>>>

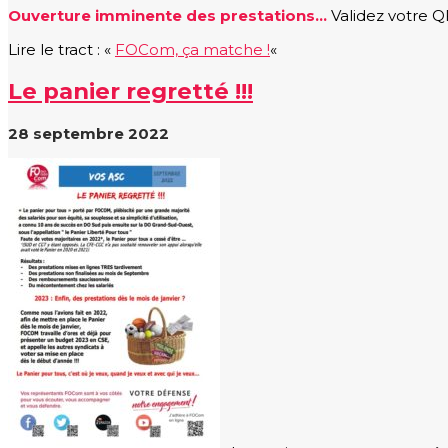
Ouverture imminente des prestations…
Validez votre QF
Lire le tract : «
FOCom, ça matche !
«
Le panier regretté !!!
28 septembre 2022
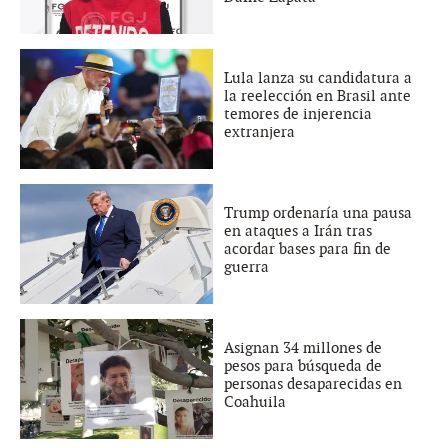
Lula lanza su candidatura a
la reelección en Brasil ante
temores de injerencia
extranjera
Trump ordenaría una pausa
en ataques a Irán tras
acordar bases para fin de
guerra
Asignan 34 millones de
pesos para búsqueda de
personas desaparecidas en
Coahuila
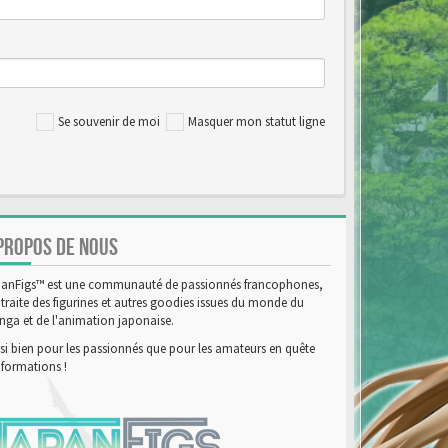
Se souvenir de moi
Masquer mon statut ligne
PROPOS DE NOUS
anFigs™ est une communauté de passionnés francophones,
 traite des figurines et autres goodies issues du monde du
ga et de l'animation japonaise.
si bien pour les passionnés que pour les amateurs en quête
nformations !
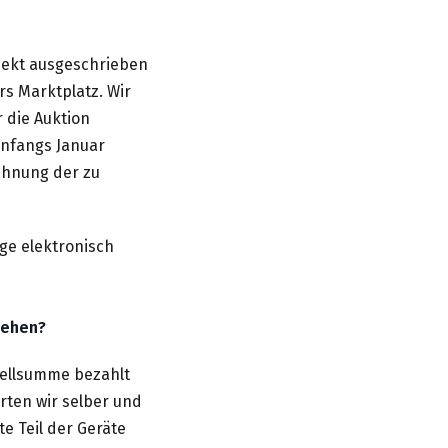
ojekt ausgeschrieben
s Marktplatz. Wir
r die Auktion
 anfangs Januar
chnung der zu
ge elektronisch
chehen?
stellsumme bezahlt
rten wir selber und
e Teil der Geräte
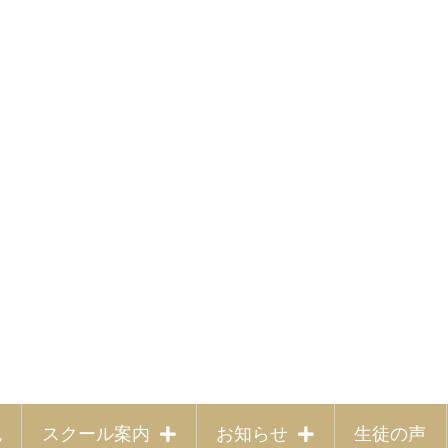
色
スクール案内
お知らせ
生徒の声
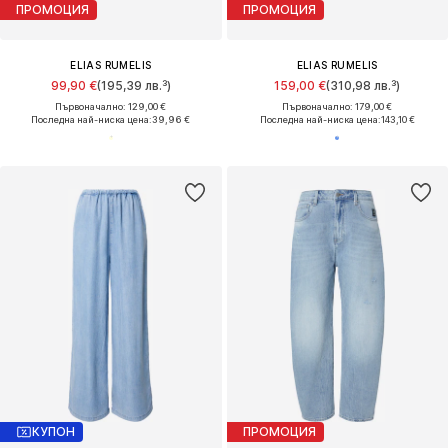
ПРОМОЦИЯ
ПРОМОЦИЯ
ELIAS RUMELIS
ELIAS RUMELIS
99,90 €
(195,39 лв.³)
159,00 €
(310,98 лв.³)
Първоначално: 129,00 €
Първоначално: 179,00 €
Последна най-ниска цена:
39,96 €
Последна най-ниска цена:
143,10 €
КУПОН
ПРОМОЦИЯ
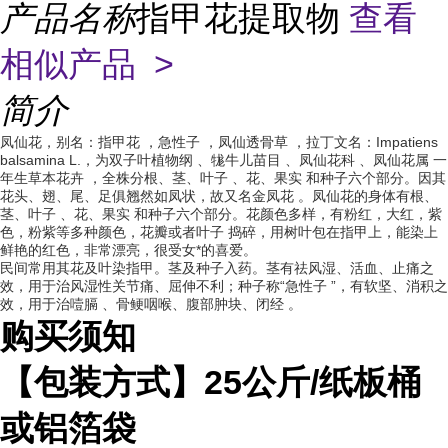
产品名称
指甲花提取物
查看
相似产品 >
简介
凤仙花，别名：
指甲花
，
急性子
，
凤仙透骨草
，拉丁文名：Impatiens
balsamina L.，为
双子叶植物纲
、
牻牛儿苗目
、
凤仙花科
、
凤仙花属
一
年生
草本花卉
，
全株分根、茎、
叶子
、花、
果实
和种子六个部分。因其
花头、翅、尾、足俱翘然如凤状，故又名
金凤花
。凤仙花的身体有根、
茎、
叶子
、花、
果实
和种子六个部分。花颜色多样，有粉红，大红，紫
色，粉紫等多种颜色，花瓣或者
叶子
捣碎，用树叶包在指甲上，能染上
鲜艳的红色，非常漂亮，很受女*的喜爱。
民间常用其花及叶染指甲。茎及种子入药。茎有祛风湿、活血、止痛之
效，用于治风湿性关节痛、屈伸不利；种子称“
急性子
”，有软坚、消积之
效，用于治
噎膈
、骨鲠咽喉、腹部肿块、
闭经
。
购买须知
【包装方式】
25
公斤
/
纸板桶
或铝箔袋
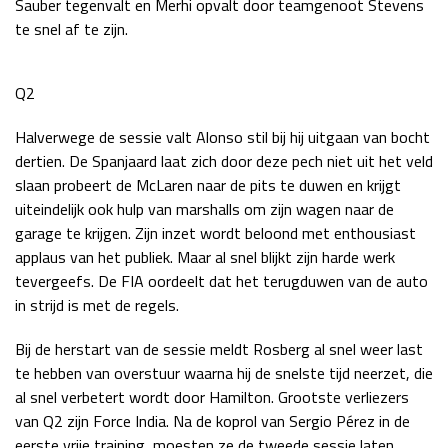
Sauber tegenvalt en Merhi opvalt door teamgenoot Stevens
te snel af te zijn.
Q2
Halverwege de sessie valt Alonso stil bij hij uitgaan van bocht
dertien. De Spanjaard laat zich door deze pech niet uit het veld
slaan probeert de McLaren naar de pits te duwen en krijgt
uiteindelijk ook hulp van marshalls om zijn wagen naar de
garage te krijgen. Zijn inzet wordt beloond met enthousiast
applaus van het publiek. Maar al snel blijkt zijn harde werk
tevergeefs. De FIA oordeelt dat het terugduwen van de auto
in strijd is met de regels.
Bij de herstart van de sessie meldt Rosberg al snel weer last
te hebben van overstuur waarna hij de snelste tijd neerzet, die
al snel verbetert wordt door Hamilton. Grootste verliezers
van Q2 zijn Force India. Na de koprol van Sergio Pérez in de
eerste vrije training, moesten ze de tweede sessie laten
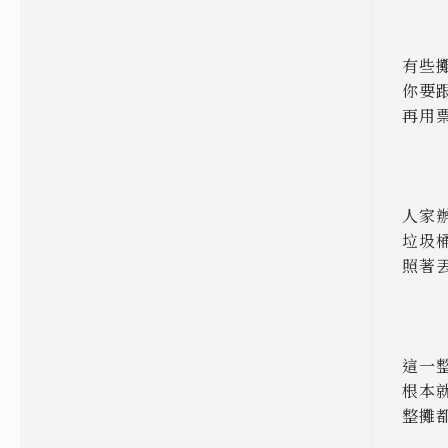
有些
你要
再用
人家
垃圾
照著
這一
根本
整攤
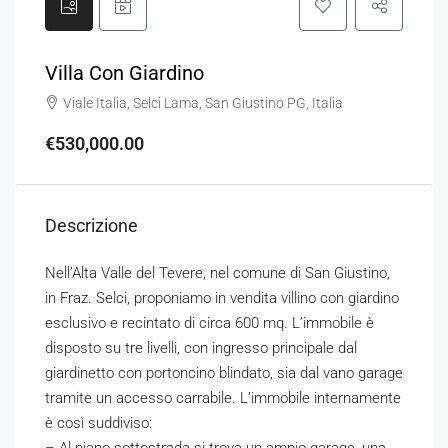
Villa Con Giardino
Viale Italia, Selci Lama, San Giustino PG, Italia
€530,000.00
Descrizione
Nell’Alta Valle del Tevere, nel comune di San Giustino,
in Fraz. Selci, proponiamo in vendita villino con giardino
esclusivo e recintato di circa 600 mq. L’immobile è
disposto su tre livelli, con ingresso principale dal
giardinetto con portoncino blindato, sia dal vano garage
tramite un accesso carrabile. L’immobile internamente
è così suddiviso:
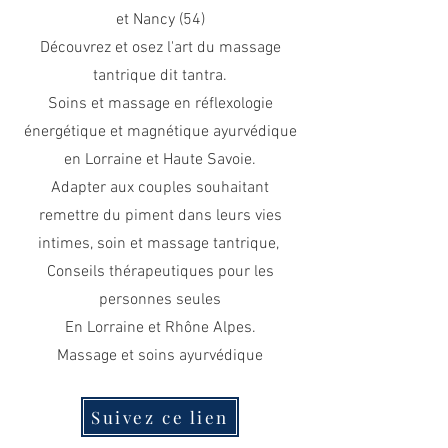
et Nancy (54)
Découvrez et osez l'art du massage
tantrique dit tantra.
Soins et massage en réflexologie
énergétique et magnétique ayurvédique
en Lorraine et Haute Savoie.
Adapter aux couples souhaitant
remettre du piment dans leurs vies
intimes, soin et massage tantrique,
Conseils thérapeutiques pour les
personnes seules
En Lorraine
et Rhône Alpes.
Massage et soins ayurvédique
Suivez ce lien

<<<

TASK TO COMPLETE - In the data above, which lines include "passionnés"? Return those lines.

TASK OUTPUT -
anFigs™ est une communauté de passionnés francophones,
si bien pour les passionnés que pour les amateurs en quête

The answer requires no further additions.